I’m never quite sure about camellias. On the one hand, when they look like this, they’re fabulous.
But they all too often look like this.
This is classic frost damage: something to which camellias, or some varieties at least, are particularly prone. You don’t need much: this one is in what I call the chicken garden I look after just down the road from me in south Somerset, where we have only very mild frosts – in fact I didn’t even notice the one that caused this damage.
It ruins the display completely: not just browning the petals but throwing them to the floor like a lot of used tissue papers. The odd thing is that another pink variety next door, with larger flowers, came through all but unscathed. So it’s clearly something to which some types are more prone than others.
This one came with the garden so nobody quite knows what kind it is. Shame, or I would have been able to warn everyone off it. It’s small-flowered and a rather saccharine shade of pink: not my favourite.
As you’ve no doubt gathered by now, this is a plant I find hard to love. But nonetheless I have been assiduously dead-heading the worst offenders and take off a bucketful of browning pink petals every time I visit, in a (largely vain) attempt to keep it looking moderately acceptable for a day or two at least. I shall be roundly glad when it’s finally finished.
I am very gently trying to persuade the owner that its display is so liable to tarnish and never quite look what it should that it should become an ex-camellia in fairly short order. She’s quite in favour of a quick and humane end to the misery but I’m not so sure her mother is. Oh dear: I fear we’re stuck with damp brown used tissues for some time to come.

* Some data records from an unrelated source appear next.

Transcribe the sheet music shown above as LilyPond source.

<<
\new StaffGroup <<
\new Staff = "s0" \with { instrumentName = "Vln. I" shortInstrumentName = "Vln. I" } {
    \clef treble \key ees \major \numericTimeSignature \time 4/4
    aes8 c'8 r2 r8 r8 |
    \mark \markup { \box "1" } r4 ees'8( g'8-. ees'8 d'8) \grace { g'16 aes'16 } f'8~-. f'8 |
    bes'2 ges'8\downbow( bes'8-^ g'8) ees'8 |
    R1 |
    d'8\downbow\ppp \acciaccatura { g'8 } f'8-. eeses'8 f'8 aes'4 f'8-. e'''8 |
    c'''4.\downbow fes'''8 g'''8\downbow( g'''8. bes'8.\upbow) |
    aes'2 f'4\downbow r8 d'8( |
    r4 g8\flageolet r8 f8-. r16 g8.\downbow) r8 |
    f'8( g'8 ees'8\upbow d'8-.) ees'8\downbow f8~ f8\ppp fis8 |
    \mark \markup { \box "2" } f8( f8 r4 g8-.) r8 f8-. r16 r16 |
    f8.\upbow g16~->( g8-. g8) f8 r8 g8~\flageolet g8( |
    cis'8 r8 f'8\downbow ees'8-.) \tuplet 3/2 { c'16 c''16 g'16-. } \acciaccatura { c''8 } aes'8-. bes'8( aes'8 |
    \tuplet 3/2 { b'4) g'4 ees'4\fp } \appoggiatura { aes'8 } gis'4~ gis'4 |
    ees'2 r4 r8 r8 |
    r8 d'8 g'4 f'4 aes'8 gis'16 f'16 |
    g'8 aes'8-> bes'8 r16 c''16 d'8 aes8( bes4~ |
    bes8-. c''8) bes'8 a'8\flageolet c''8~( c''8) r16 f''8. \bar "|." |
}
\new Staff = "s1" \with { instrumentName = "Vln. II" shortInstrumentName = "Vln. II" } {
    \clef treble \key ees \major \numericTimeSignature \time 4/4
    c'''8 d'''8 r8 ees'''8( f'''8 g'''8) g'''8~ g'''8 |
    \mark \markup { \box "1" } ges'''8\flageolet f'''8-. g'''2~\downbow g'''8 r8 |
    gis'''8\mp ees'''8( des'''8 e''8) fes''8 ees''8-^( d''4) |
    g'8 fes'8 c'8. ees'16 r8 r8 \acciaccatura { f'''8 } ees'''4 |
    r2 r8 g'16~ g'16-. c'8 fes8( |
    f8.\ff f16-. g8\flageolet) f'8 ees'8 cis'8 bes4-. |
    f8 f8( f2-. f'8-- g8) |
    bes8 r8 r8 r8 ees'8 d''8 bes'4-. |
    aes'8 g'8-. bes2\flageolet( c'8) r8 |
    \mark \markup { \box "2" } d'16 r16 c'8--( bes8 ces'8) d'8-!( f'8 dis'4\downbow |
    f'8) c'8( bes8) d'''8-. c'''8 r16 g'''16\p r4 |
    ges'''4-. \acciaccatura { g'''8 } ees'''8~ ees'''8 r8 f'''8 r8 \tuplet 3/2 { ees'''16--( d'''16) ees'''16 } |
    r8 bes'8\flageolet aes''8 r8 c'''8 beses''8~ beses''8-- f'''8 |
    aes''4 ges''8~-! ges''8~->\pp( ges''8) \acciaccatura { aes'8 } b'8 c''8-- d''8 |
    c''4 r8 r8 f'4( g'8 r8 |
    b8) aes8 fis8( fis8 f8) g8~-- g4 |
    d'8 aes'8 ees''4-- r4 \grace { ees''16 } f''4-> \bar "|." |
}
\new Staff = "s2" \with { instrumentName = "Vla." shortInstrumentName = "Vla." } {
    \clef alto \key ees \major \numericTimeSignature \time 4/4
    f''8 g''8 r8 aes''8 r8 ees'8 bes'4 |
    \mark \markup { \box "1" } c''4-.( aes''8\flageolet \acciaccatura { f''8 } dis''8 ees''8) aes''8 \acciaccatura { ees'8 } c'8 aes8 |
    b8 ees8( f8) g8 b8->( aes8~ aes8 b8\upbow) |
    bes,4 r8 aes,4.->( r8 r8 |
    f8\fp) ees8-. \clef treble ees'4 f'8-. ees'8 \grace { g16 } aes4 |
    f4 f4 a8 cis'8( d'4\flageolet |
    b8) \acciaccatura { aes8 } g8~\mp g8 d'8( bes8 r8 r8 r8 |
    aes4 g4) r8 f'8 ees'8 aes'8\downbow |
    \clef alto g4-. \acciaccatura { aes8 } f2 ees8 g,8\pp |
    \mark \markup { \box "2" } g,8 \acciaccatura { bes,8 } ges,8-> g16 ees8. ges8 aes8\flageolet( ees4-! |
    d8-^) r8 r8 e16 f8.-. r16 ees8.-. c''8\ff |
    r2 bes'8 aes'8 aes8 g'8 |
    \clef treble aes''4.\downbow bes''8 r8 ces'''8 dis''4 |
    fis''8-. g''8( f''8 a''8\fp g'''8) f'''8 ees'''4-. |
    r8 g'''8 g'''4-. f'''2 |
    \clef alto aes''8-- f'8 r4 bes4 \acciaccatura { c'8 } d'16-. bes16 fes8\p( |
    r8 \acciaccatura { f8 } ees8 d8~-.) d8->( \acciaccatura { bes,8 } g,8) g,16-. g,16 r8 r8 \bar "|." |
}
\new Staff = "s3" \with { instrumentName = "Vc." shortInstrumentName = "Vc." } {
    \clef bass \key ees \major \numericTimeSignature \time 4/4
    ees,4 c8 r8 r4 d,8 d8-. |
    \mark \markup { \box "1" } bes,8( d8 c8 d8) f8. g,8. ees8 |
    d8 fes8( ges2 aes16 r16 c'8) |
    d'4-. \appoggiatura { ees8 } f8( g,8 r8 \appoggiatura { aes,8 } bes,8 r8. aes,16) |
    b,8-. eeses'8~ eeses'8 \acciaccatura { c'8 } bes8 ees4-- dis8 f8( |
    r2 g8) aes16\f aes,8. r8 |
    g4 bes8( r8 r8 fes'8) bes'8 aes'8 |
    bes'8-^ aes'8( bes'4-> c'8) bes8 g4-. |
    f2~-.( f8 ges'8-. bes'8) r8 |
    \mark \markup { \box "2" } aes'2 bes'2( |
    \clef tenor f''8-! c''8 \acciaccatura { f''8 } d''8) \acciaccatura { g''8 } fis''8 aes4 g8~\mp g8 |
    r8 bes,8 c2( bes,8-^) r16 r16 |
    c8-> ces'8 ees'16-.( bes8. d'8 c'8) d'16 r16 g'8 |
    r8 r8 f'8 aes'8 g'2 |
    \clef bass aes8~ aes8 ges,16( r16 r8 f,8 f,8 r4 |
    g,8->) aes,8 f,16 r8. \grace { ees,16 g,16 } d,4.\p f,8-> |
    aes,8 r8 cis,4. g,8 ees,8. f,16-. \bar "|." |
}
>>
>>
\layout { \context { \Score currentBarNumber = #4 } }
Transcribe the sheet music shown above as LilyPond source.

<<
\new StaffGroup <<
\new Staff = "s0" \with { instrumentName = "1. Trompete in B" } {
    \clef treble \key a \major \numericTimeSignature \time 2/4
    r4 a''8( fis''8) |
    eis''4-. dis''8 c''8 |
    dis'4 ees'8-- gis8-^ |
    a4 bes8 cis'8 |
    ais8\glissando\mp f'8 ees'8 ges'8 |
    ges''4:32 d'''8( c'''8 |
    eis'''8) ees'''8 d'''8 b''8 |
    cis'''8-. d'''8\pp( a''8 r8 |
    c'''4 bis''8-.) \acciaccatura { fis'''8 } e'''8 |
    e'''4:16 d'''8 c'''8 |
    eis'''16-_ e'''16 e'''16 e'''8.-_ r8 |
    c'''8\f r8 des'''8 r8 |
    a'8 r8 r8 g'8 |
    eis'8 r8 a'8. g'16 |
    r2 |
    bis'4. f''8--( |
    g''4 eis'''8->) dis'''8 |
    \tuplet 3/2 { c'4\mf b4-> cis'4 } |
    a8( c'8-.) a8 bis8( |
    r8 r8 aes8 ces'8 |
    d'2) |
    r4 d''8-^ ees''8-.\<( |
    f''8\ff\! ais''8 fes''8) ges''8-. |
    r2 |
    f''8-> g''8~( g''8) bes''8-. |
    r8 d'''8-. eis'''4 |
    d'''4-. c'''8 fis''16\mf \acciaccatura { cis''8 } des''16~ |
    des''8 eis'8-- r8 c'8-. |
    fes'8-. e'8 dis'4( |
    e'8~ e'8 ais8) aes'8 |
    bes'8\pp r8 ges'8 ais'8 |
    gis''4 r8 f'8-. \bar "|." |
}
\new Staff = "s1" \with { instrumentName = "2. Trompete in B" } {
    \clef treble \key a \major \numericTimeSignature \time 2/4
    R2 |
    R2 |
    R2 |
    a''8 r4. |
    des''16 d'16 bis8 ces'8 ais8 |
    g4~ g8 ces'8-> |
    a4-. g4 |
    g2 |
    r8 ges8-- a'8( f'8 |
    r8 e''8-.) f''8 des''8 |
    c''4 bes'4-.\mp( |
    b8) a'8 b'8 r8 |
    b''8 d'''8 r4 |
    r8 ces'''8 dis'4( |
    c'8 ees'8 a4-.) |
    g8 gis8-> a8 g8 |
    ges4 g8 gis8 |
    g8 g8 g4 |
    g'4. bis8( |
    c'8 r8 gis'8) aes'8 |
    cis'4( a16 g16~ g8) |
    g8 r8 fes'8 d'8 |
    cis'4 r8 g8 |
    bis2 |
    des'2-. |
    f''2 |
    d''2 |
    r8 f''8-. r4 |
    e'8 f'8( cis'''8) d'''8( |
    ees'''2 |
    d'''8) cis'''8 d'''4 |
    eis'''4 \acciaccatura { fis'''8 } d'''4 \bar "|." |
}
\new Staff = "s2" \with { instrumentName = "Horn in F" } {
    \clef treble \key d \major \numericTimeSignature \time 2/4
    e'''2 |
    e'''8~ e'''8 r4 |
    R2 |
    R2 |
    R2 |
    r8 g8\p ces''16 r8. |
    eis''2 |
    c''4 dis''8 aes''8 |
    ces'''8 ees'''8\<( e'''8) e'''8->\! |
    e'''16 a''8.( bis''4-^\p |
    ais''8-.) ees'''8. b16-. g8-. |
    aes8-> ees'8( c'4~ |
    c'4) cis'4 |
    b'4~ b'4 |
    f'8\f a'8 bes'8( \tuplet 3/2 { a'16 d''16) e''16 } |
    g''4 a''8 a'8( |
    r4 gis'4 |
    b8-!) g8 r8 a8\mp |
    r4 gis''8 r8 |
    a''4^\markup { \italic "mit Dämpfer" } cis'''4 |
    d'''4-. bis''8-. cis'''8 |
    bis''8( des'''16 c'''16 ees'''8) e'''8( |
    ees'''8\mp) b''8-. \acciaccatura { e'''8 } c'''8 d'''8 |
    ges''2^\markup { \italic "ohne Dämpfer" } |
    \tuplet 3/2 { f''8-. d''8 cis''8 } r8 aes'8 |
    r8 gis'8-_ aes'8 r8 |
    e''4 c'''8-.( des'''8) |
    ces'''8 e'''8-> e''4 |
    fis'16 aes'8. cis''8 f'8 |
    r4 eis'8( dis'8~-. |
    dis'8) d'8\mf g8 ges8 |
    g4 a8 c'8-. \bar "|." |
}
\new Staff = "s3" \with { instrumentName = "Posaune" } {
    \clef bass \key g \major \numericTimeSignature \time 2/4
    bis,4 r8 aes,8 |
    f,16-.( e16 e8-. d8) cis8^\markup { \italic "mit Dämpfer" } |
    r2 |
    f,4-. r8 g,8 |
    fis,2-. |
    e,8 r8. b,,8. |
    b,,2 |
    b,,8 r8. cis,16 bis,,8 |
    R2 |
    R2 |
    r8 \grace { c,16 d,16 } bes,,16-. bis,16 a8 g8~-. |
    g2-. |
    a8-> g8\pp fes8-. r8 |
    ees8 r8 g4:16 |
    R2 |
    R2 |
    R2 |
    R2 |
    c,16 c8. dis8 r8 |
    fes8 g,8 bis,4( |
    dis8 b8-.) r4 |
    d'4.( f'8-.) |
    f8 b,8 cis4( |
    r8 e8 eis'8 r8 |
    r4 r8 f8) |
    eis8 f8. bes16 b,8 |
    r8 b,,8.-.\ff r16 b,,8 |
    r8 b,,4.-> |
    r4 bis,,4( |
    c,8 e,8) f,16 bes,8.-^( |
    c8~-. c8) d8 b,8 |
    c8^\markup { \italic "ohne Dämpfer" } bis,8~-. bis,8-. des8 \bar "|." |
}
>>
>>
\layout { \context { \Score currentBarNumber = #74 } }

I’m not a Camellia fan. To me, they are a bit ‘over-the-top’. However, I recently walked through a Camellia avenue and was really struck with them planted that way (at Kingston Lacy in Dorset). I even liked them there when they went brown ( http://tinyurl.com/oxx7pou ). Perhaps they only ‘fit’ in very large gardens; a bit like rhododendrons.
Hi Lucy, a camellia avenue – now that sounds like a lovely way to plant them. I live not that far from Kingston Lacey so must drop in to take a look (love the pic on your blog btw :D)
This garden is quite a large garden – 6.5 acres altogether, though only about an acre of that is gardened – so perhaps it’s to do with numbers of camellia plants. This plant is just one feature plant, but perhaps if we went totally the other way and planted a shed-load all in the same place we wouldn’t notice (or mind) the brown bits quite so much!